Why is it potentially in jeopardy of not actually going into effect on May 23, 2023, or at all?
The furniture industry immediately did exactly as they said they'd do and filed a lawsuit to get the CPSC's Final Rule thrown out claiming it was too difficult to follow and would cause confusion and be unenforceable. Mind you, every single Commissioner is an attorney and they have an army of attorneys at the agency, so it's highly unlikely they'd write a rule that wasn't enforceable.
This was a stall tactic by the industry, plain and simple. But if it works and STURDY doesn't pass, it means we're right back to where we were in 2019 with an ineffective voluntary standard.
What about the STURDY Act? Isn't that the same thing?
No, it's not the same, but it is another avenue to a strong, effective, and mandatory safety standard.
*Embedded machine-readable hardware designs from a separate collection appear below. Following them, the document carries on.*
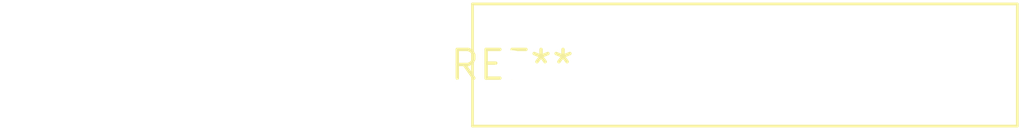
<source format=kicad_pcb>
(kicad_pcb (version 20240108) (generator pcbnew)

  (general
    (thickness 1.6)
  )

  (paper "A4")
  (layers
    (0 "F.Cu" signal)
    (31 "B.Cu" signal)
    (32 "B.Adhes" user "B.Adhesive")
    (33 "F.Adhes" user "F.Adhesive")
    (34 "B.Paste" user)
    (35 "F.Paste" user)
    (36 "B.SilkS" user "B.Silkscreen")
    (37 "F.SilkS" user "F.Silkscreen")
    (38 "B.Mask" user)
    (39 "F.Mask" user)
    (40 "Dwgs.User" user "User.Drawings")
    (41 "Cmts.User" user "User.Comments")
    (42 "Eco1.User" user "User.Eco1")
    (43 "Eco2.User" user "User.Eco2")
    (44 "Edge.Cuts" user)
    (45 "Margin" user)
    (46 "B.CrtYd" user "B.Courtyard")
    (47 "F.CrtYd" user "F.Courtyard")
    (48 "B.Fab" user)
    (49 "F.Fab" user)
    (50 "User.1" user)
    (51 "User.2" user)
    (52 "User.3" user)
    (53 "User.4" user)
    (54 "User.5" user)
    (55 "User.6" user)
    (56 "User.7" user)
    (57 "User.8" user)
    (58 "User.9" user)
  )

  (setup
    (pad_to_mask_clearance 0)
    (pcbplotparams
      (layerselection 0x00010fc_ffffffff)
      (plot_on_all_layers_selection 0x0000000_00000000)
      (disableapertmacros false)
      (usegerberextensions false)
      (usegerberattributes false)
      (usegerberadvancedattributes false)
      (creategerberjobfile false)
      (dashed_line_dash_ratio 12.000000)
      (dashed_line_gap_ratio 3.000000)
      (svgprecision 4)
      (plotframeref false)
      (viasonmask false)
      (mode 1)
      (useauxorigin false)
      (hpglpennumber 1)
      (hpglpenspeed 20)
      (hpglpendiameter 15.000000)
      (dxfpolygonmode false)
      (dxfimperialunits false)
      (dxfusepcbnewfont false)
      (psnegative false)
      (psa4output false)
      (plotreference false)
      (plotvalue false)
      (plotinvisibletext false)
      (sketchpadsonfab false)
      (subtractmaskfromsilk false)
      (outputformat 1)
      (mirror false)
      (drillshape 1)
      (scaleselection 1)
      (outputdirectory "")
    )
  )

  (net 0 "")

  (footprint "Fuseholder_Littelfuse_445_030_series_5x20mm" (layer "F.Cu") (at 0 0))

)

</source>
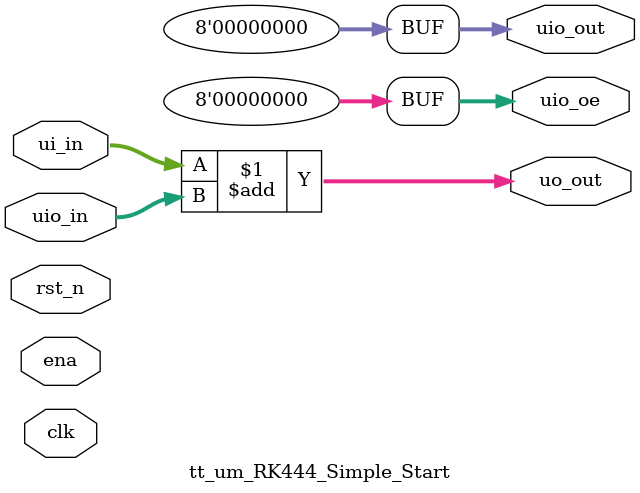
<source format=v>
/*
 * Copyright (c) 2024 Your Name
 * SPDX-License-Identifier: Apache-2.0
 */

`define default_netname none

module tt_um_RK444_Simple_Start (
    input  wire [7:0] ui_in,    // Dedicated inputs
    output wire [7:0] uo_out,   // Dedicated outputs
    input  wire [7:0] uio_in,   // IOs: Input path
    output wire [7:0] uio_out,  // IOs: Output path
    output wire [7:0] uio_oe,   // IOs: Enable path (active high: 0=input, 1=output)
    input  wire       ena,      // will go high when the design is enabled
    input  wire       clk,      // clock
    input  wire       rst_n     // reset_n - low to reset
);

  // All output pins must be assigned. If not used, assign to 0.
  assign uo_out  = ui_in + uio_in;  // Example: ou_out is the sum of ui_in and uio_in
  assign uio_out = 0;
  assign uio_oe  = 0;

endmodule

</source>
At the same time myself and Parents Against Tip-Overs was pushing the CPSC to pursue aggressive rulemaking, we were also pushing the STURDY Act, which would also require the CPSC publish a mandatory standard. The biggest difference is that per our collaboration with industry, STURDY would direct the CPSC to first evaluate the soon to be updated, and much more stringent, ASTM voluntary furniture safety standard for clothing storage furniture. If it met the requirements of the STURDY Act, the CPSC would then have to make the voluntary standard the mandatory one, rather than their own.
In theory, a mandatory standard/rule that has an act of Congress behind it and is a law, is less likely to get struck down or thrown out in any legal challenge, and as such, was more of a guarantee that we'd get a strong and effective safety standard than the CPSC's rule without an act of Congress behind it.
What will happen if the STURDY Act becomes law?
You mean after I stop crying tears of joy? If STURDY becomes law, the new (not yet published) ASTM voluntary standard will become the mandatory standard and will be effective 6 months after the CPSC approves it. It will save lives!!
What will happen if the STURDY Act does not pass and is not signed into law?
At this time, we don't know. We hope that the CPSC's own final rule/standard would then become the mandatory standard, but it could be tied up in a legal battle for years, and in the meantime, we'd be back at square one and kids would keep dying.